§ **DATA LISTING**:

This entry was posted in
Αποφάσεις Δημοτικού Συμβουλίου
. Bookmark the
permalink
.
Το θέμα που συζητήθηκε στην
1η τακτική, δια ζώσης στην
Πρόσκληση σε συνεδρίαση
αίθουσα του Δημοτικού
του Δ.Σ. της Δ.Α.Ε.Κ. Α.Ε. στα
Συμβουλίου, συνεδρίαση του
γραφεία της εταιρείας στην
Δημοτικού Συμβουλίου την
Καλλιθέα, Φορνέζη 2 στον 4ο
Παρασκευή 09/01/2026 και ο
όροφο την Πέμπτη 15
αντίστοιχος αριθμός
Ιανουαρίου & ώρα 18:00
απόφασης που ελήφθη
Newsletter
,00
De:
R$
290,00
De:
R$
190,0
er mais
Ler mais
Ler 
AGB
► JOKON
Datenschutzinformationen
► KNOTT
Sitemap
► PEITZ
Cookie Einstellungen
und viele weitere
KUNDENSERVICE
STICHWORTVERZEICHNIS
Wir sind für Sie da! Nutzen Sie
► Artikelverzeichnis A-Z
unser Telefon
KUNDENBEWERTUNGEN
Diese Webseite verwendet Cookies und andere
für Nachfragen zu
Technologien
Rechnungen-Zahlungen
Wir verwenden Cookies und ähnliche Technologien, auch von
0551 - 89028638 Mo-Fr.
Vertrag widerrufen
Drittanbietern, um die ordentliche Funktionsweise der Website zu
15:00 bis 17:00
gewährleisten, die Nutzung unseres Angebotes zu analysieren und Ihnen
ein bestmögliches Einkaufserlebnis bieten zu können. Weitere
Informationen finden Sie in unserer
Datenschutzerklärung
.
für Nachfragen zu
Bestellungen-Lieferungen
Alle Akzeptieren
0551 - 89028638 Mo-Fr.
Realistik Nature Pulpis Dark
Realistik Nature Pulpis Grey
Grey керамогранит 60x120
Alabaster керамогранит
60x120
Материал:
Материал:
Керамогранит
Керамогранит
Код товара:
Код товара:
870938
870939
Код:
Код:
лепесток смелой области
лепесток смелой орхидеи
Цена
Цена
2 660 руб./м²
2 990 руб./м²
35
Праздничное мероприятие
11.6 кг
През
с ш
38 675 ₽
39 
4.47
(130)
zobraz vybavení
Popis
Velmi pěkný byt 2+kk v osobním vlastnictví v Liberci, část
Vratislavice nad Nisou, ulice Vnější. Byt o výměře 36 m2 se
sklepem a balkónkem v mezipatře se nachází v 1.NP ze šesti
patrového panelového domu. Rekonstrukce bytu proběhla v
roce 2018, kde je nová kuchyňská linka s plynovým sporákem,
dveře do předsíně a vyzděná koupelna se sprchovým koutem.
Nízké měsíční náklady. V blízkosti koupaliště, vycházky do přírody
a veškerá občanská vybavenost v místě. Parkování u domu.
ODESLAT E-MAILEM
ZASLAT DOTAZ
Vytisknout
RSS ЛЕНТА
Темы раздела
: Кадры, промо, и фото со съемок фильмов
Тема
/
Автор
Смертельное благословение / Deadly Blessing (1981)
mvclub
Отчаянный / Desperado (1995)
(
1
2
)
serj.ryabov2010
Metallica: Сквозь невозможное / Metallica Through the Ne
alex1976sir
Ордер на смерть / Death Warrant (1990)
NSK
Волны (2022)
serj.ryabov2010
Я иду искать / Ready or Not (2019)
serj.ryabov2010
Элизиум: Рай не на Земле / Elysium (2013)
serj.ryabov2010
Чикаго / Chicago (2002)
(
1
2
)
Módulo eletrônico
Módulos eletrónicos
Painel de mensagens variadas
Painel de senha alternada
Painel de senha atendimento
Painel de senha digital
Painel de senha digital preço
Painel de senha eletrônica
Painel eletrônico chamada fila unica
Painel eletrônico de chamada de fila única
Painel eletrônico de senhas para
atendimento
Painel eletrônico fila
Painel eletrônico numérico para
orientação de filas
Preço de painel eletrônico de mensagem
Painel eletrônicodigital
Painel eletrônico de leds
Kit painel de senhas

* * *

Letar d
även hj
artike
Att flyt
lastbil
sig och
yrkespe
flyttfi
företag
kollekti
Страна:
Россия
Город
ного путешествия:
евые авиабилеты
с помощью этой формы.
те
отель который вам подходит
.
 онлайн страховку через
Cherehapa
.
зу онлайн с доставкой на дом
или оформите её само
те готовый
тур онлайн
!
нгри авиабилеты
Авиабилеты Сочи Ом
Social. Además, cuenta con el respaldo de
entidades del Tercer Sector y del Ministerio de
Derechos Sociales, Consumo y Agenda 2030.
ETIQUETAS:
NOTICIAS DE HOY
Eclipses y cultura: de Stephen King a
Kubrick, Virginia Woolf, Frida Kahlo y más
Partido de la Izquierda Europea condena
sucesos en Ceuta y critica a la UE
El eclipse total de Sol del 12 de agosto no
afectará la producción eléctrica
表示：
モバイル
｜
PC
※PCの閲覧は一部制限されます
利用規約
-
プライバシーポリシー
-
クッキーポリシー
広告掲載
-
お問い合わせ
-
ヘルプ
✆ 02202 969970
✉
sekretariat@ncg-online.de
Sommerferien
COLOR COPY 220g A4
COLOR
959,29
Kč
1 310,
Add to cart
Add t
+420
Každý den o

§ **WHAT YOU ARE ASKED TO DO**: Find the number of lines in the records that include the word "смелой". Write only that number.

§ **RESULT OF THIS EXERCISE**: 2